THE REQUEST: Quote the stretch of the material from the line containing "pose: elev=227.1 azim=263.4" through the line containing "Dot at: (295, 334)", with both of those lines included.

• • • • •

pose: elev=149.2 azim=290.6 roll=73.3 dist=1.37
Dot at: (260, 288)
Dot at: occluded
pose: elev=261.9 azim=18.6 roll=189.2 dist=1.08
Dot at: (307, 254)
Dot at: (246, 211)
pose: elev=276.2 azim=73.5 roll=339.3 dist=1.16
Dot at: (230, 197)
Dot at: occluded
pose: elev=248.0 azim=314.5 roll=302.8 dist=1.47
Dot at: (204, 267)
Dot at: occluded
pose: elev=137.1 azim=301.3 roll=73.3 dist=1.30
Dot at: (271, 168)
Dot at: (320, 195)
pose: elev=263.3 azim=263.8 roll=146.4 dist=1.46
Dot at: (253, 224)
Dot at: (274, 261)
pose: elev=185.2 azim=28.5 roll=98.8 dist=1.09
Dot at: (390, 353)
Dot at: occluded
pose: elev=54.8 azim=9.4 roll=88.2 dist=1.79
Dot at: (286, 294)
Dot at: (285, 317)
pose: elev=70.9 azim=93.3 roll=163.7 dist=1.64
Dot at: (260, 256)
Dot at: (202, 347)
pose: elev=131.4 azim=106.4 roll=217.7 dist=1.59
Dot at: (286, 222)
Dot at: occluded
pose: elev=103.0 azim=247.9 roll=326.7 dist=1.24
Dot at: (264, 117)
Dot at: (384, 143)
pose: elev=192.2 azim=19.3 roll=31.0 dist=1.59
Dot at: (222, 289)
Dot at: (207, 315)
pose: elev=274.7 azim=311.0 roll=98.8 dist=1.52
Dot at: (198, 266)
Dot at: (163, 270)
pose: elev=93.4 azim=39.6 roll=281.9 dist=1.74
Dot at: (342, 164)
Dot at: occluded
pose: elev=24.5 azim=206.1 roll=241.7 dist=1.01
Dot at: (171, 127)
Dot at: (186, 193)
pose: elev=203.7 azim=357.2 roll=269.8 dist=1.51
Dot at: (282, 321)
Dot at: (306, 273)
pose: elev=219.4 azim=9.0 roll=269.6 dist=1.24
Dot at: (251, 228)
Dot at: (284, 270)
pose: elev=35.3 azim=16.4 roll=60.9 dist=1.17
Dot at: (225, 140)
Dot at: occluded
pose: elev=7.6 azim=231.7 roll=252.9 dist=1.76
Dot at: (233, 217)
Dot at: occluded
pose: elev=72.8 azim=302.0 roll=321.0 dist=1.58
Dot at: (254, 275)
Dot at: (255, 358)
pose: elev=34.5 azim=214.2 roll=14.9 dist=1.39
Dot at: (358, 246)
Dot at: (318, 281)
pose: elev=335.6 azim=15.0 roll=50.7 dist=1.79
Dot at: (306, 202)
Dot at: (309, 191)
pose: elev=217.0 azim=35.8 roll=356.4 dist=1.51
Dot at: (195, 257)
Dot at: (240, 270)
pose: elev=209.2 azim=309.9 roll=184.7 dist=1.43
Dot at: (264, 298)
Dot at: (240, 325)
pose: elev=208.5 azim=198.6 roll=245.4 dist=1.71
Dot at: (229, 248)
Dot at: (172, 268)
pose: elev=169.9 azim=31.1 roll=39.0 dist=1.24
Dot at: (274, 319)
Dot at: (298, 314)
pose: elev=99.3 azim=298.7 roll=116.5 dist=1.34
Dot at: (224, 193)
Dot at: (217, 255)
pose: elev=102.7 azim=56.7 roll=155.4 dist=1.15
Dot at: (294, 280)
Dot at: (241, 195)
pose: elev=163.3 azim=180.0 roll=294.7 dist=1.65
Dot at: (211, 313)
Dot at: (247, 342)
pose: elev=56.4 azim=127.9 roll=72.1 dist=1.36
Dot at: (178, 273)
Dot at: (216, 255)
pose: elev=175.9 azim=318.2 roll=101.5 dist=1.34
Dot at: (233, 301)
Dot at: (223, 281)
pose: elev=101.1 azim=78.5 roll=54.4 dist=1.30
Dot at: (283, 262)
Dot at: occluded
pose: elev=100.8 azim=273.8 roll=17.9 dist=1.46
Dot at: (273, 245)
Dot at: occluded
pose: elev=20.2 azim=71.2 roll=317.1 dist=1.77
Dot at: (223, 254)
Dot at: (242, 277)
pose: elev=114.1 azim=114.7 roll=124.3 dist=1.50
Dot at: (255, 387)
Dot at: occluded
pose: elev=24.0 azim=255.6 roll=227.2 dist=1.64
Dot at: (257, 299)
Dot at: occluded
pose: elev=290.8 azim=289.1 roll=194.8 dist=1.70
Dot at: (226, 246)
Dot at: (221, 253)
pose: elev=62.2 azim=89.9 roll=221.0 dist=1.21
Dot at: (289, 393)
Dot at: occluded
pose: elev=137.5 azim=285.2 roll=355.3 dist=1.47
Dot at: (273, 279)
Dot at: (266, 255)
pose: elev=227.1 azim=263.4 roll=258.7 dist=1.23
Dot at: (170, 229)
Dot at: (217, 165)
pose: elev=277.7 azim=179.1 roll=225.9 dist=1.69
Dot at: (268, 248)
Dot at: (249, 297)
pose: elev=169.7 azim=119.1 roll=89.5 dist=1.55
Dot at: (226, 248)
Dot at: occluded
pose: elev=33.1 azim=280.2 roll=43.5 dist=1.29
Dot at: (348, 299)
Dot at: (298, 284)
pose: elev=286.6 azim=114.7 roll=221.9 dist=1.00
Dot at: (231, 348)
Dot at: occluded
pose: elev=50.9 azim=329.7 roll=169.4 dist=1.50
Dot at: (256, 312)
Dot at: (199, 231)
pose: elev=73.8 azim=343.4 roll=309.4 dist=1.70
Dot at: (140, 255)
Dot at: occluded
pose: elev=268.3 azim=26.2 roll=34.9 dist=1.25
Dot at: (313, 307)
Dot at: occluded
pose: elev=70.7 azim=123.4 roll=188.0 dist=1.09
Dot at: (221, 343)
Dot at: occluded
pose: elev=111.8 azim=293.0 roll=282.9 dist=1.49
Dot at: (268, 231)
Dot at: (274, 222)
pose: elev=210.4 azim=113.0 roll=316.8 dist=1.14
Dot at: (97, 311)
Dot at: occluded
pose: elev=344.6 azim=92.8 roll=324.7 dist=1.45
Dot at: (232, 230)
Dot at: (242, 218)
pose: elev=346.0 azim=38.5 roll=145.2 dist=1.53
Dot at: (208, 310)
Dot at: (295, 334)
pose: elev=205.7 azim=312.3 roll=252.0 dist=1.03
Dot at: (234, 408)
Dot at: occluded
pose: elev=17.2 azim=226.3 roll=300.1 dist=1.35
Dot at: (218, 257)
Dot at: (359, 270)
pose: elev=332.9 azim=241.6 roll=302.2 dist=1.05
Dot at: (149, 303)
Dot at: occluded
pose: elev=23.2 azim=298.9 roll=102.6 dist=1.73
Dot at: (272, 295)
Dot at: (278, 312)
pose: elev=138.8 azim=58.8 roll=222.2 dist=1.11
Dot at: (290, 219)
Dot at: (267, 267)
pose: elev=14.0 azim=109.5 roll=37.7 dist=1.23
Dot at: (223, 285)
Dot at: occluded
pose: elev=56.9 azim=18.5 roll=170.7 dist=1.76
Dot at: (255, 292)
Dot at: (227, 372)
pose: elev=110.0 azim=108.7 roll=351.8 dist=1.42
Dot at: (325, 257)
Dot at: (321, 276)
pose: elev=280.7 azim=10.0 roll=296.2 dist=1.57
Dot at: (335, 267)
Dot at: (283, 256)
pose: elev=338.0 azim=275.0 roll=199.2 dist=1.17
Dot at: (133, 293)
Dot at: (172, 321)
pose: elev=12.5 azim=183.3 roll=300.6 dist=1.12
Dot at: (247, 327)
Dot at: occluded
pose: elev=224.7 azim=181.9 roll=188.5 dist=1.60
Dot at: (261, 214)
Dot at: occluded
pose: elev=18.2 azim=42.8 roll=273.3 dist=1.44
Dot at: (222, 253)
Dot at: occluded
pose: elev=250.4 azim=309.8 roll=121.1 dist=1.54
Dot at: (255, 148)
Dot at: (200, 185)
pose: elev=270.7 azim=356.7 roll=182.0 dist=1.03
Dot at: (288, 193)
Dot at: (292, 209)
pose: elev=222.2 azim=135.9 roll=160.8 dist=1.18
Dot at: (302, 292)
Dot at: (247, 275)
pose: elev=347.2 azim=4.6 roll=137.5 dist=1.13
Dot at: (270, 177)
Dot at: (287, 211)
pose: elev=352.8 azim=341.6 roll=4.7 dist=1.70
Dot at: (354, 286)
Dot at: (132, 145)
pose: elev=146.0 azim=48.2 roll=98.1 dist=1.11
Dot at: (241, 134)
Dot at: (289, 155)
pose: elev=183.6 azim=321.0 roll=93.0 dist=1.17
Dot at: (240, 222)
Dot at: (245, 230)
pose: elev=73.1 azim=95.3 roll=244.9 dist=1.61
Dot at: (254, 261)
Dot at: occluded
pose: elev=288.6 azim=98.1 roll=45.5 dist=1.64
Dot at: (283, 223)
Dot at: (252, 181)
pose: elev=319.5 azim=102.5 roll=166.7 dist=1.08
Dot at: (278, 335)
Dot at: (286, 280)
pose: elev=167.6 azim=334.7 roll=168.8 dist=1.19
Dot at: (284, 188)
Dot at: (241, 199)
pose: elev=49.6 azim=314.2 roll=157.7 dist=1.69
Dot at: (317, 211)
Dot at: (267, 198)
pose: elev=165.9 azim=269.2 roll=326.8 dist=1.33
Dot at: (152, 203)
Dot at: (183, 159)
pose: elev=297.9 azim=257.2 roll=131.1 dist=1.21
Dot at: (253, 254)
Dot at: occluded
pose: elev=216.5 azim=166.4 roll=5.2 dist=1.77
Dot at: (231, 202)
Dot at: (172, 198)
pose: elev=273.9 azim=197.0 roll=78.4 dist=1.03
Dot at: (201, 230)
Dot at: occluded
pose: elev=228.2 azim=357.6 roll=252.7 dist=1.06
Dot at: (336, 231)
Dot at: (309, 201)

• • • • •

EXERCISE RESULT:
pose: elev=227.1 azim=263.4 roll=258.7 dist=1.23
Dot at: (170, 229)
Dot at: (217, 165)
pose: elev=277.7 azim=179.1 roll=225.9 dist=1.69
Dot at: (268, 248)
Dot at: (249, 297)
pose: elev=169.7 azim=119.1 roll=89.5 dist=1.55
Dot at: (226, 248)
Dot at: occluded
pose: elev=33.1 azim=280.2 roll=43.5 dist=1.29
Dot at: (348, 299)
Dot at: (298, 284)
pose: elev=286.6 azim=114.7 roll=221.9 dist=1.00
Dot at: (231, 348)
Dot at: occluded
pose: elev=50.9 azim=329.7 roll=169.4 dist=1.50
Dot at: (256, 312)
Dot at: (199, 231)
pose: elev=73.8 azim=343.4 roll=309.4 dist=1.70
Dot at: (140, 255)
Dot at: occluded
pose: elev=268.3 azim=26.2 roll=34.9 dist=1.25
Dot at: (313, 307)
Dot at: occluded
pose: elev=70.7 azim=123.4 roll=188.0 dist=1.09
Dot at: (221, 343)
Dot at: occluded
pose: elev=111.8 azim=293.0 roll=282.9 dist=1.49
Dot at: (268, 231)
Dot at: (274, 222)
pose: elev=210.4 azim=113.0 roll=316.8 dist=1.14
Dot at: (97, 311)
Dot at: occluded
pose: elev=344.6 azim=92.8 roll=324.7 dist=1.45
Dot at: (232, 230)
Dot at: (242, 218)
pose: elev=346.0 azim=38.5 roll=145.2 dist=1.53
Dot at: (208, 310)
Dot at: (295, 334)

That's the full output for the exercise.